= Source excerpt =

=====

Node Boards | Compute Nodes | Cores | Torus Dimensions |
1 | 32 | 512 | 2x2x2x2x2 |
2 (adjacent pairs) | 64 | 1024 | 2x2x4x2x2 |
4 (quadrants) | 128 | 2048 | 2x2x4x4x2 |
8 (halves) | 256 | 4096 | 4x2x4x4x2 |
16 (midplane) | 512 | 8192 | 4x4x4x4x2 |
32 (1 rack) | 1024 | 16384 | 4x4x4x8x2 |
64 (2 racks) | 2048 | 32768 | 4x4x8x8x2 |
Devel Nodes
The development nodes for the BGQ are bgq01 for the half-rack development system and bgq02 for the 2-rack production system. They are IBM Power7 nodes which serve as compilation and submission hosts for the BGQ. Programs are cross-compiled for the BGQ on the Power7 nodes and then submitted to the queue using loadleveler.
Compilers
The BGQ uses IBM XL compilers to cross-compile code for the BGQ. Compilers are available for FORTRAN, C, and C++. The compilers by default produce static binaries, however with BGQ it is possible to now use dynamic libraries as well. The compilers follow the XL convections with the prefix bg, so bgxlc and bgxlf are the C and FORTRAN compilers respectively. Most users however will use the MPI variants which are shown below.

=====

[Stored entries]
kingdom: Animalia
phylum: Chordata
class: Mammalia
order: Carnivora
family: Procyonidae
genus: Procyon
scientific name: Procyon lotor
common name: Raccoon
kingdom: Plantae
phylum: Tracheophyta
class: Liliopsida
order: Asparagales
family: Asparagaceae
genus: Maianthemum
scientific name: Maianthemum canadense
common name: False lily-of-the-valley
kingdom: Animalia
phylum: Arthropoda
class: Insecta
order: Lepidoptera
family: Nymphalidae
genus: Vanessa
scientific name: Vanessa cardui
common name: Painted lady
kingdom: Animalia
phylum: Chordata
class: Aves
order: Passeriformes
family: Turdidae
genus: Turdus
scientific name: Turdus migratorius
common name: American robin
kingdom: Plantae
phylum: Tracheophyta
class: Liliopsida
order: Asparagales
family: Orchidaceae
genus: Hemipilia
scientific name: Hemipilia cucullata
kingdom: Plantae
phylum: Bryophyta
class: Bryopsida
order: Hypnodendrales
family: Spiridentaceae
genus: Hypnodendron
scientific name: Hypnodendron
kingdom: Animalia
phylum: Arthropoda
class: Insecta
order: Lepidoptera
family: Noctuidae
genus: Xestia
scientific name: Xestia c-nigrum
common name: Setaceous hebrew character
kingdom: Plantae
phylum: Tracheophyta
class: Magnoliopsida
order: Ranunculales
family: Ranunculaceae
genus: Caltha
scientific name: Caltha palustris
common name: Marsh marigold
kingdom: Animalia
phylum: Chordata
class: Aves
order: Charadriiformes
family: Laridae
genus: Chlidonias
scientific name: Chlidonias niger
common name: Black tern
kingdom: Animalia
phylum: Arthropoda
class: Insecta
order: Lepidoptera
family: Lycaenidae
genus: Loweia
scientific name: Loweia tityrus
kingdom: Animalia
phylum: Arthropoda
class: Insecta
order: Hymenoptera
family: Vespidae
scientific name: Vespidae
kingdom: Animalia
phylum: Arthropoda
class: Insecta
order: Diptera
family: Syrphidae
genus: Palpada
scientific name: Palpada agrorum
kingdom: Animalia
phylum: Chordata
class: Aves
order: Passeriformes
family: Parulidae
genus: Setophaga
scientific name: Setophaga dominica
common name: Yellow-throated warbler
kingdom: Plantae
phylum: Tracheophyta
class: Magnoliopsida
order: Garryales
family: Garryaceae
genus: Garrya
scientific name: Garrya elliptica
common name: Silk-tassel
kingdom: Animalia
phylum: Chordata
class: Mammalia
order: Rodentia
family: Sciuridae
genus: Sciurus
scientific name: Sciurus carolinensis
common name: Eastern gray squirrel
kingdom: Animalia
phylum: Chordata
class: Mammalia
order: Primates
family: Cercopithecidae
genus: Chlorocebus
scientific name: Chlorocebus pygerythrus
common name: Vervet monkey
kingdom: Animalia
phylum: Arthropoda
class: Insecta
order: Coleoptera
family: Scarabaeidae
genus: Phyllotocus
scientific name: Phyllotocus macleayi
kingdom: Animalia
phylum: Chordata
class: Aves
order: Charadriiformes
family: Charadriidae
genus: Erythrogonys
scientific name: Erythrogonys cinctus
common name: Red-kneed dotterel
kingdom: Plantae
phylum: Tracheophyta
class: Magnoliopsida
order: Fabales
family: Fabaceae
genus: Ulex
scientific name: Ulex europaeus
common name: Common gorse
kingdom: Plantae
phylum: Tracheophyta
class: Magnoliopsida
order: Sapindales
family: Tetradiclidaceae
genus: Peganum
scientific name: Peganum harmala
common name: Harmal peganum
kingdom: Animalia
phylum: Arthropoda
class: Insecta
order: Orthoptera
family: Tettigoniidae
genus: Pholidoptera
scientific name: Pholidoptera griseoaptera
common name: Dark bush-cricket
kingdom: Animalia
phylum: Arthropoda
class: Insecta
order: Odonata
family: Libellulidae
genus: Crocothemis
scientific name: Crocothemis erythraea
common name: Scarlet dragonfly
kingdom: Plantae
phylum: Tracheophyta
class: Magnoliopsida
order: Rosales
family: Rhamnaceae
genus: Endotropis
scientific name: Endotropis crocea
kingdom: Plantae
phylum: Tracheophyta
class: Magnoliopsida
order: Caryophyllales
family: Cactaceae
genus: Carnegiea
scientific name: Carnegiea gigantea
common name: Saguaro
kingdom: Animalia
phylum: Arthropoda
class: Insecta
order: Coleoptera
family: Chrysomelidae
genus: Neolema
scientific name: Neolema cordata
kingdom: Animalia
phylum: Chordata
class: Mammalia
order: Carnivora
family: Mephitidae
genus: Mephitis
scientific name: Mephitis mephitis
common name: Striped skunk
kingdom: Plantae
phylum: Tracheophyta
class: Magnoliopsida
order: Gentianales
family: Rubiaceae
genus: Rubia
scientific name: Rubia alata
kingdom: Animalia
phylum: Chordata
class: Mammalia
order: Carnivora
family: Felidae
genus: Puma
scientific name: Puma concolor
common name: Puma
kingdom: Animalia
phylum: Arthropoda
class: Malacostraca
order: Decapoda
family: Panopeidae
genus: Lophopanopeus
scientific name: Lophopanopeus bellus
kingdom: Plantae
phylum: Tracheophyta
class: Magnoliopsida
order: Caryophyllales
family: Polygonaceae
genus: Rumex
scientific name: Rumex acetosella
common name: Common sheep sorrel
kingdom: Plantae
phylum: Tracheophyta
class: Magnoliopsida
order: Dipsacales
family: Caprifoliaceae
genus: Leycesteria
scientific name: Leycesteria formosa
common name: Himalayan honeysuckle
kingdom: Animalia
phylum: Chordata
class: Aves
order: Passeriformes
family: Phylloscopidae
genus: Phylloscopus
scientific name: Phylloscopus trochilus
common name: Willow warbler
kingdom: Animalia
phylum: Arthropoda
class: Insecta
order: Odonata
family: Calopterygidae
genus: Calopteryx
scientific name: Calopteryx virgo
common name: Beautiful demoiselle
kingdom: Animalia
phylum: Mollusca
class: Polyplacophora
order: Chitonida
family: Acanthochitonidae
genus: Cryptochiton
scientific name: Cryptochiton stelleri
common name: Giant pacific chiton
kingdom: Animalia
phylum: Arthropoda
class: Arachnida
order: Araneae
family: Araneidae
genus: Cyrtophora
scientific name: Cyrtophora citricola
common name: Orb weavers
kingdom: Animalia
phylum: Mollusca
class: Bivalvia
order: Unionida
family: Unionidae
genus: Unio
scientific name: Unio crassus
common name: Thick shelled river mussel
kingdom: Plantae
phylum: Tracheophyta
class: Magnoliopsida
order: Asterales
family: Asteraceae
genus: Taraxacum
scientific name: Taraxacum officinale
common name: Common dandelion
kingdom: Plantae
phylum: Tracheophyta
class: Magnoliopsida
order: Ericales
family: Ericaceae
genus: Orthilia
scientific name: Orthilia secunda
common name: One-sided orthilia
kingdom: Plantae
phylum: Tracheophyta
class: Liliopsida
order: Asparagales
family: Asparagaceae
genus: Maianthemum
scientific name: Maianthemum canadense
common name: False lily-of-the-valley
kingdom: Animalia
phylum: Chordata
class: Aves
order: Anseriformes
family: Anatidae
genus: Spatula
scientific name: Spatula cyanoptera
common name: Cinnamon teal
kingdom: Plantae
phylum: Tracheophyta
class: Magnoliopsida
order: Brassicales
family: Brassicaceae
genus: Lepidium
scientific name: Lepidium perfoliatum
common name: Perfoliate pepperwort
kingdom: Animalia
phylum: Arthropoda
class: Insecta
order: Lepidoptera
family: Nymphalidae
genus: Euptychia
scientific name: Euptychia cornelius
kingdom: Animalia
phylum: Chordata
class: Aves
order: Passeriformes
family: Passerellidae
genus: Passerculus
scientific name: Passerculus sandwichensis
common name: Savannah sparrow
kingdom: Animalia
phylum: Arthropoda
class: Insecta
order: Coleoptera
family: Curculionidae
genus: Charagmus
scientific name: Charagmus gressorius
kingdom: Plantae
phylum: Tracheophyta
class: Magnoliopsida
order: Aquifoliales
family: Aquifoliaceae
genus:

=====

= Problem 1 =
In the BGQ excerpt, what type of machines are the development nodes bgq01 and bgq02?
= Problem 2 =
Reproduce the stretch of the BGQ excerpt from "Node Boards |" through "queue using loadleveler.".

= Full output 1 =
They are IBM Power7 nodes.

= Full output 2 =
Node Boards | Compute Nodes | Cores | Torus Dimensions |
1 | 32 | 512 | 2x2x2x2x2 |
2 (adjacent pairs) | 64 | 1024 | 2x2x4x2x2 |
4 (quadrants) | 128 | 2048 | 2x2x4x4x2 |
8 (halves) | 256 | 4096 | 4x2x4x4x2 |
16 (midplane) | 512 | 8192 | 4x4x4x4x2 |
32 (1 rack) | 1024 | 16384 | 4x4x4x8x2 |
64 (2 racks) | 2048 | 32768 | 4x4x8x8x2 |
Devel Nodes
The development nodes for the BGQ are bgq01 for the half-rack development system and bgq02 for the 2-rack production system. They are IBM Power7 nodes which serve as compilation and submission hosts for the BGQ. Programs are cross-compiled for the BGQ on the Power7 nodes and then submitted to the queue using loadleveler.